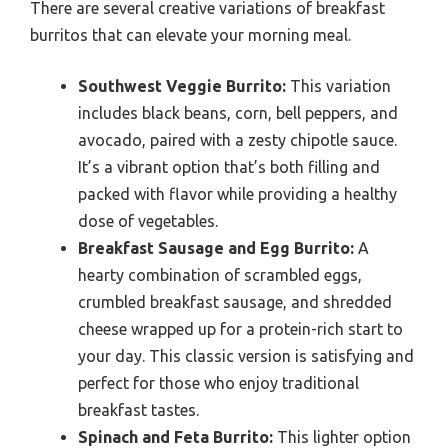
There are several creative variations of breakfast
burritos that can elevate your morning meal.
Southwest Veggie Burrito:
This variation
includes black beans, corn, bell peppers, and
avocado, paired with a zesty chipotle sauce.
It’s a vibrant option that’s both filling and
packed with flavor while providing a healthy
dose of vegetables.
Breakfast Sausage and Egg Burrito:
A
hearty combination of scrambled eggs,
crumbled breakfast sausage, and shredded
cheese wrapped up for a protein-rich start to
your day. This classic version is satisfying and
perfect for those who enjoy traditional
breakfast tastes.
Spinach and Feta Burrito:
This lighter option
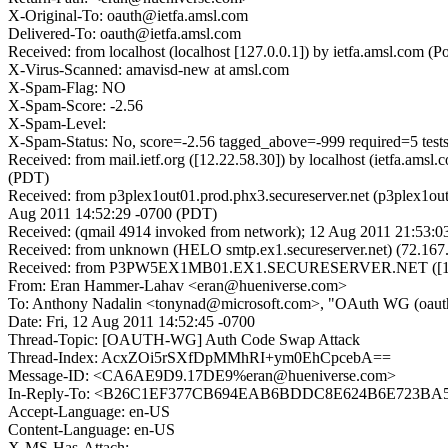
X-Original-To: oauth@ietfa.amsl.com
Delivered-To: oauth@ietfa.amsl.com
Received: from localhost (localhost [127.0.0.1]) by ietfa.amsl.co
X-Virus-Scanned: amavisd-new at amsl.com
X-Spam-Flag: NO
X-Spam-Score: -2.56
X-Spam-Level:
X-Spam-Status: No, score=-2.56 tagged_above=-999 required=
Received: from mail.ietf.org ([12.22.58.30]) by localhost (ietfa.a
(PDT)
Received: from p3plex1out01.prod.phx3.secureserver.net (p3plex1out
Aug 2011 14:52:29 -0700 (PDT)
Received: (qmail 4914 invoked from network); 12 Aug 2011 21:53:0
Received: from unknown (HELO smtp.ex1.secureserver.net) (72.167.
Received: from P3PW5EX1MB01.EX1.SECURESERVER.NET ([10.6.
From: Eran Hammer-Lahav <eran@hueniverse.com>
To: Anthony Nadalin <tonynad@microsoft.com>, "OAuth WG (oauth
Date: Fri, 12 Aug 2011 14:52:45 -0700
Thread-Topic: [OAUTH-WG] Auth Code Swap Attack
Thread-Index: AcxZOi5rSXfDpMMhRI+ym0EhCpcebA==
Message-ID: <CA6AE9D9.17DE9%eran@hueniverse.com>
In-Reply-To: <B26C1EF377CB694EAB6BDDC8E624B6E723BA50
Accept-Language: en-US
Content-Language: en-US
X-MS-Has-Attach:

○ ○ ○

#### [DIRECTIONS FOR THIS TASK]
Scan the lines above for the word "hueniverse" and copy every one where it occurs.

#### [YOUR SOLUTION]
From: Eran Hammer-Lahav <eran@hueniverse.com>
Message-ID: <CA6AE9D9.17DE9%eran@hueniverse.com>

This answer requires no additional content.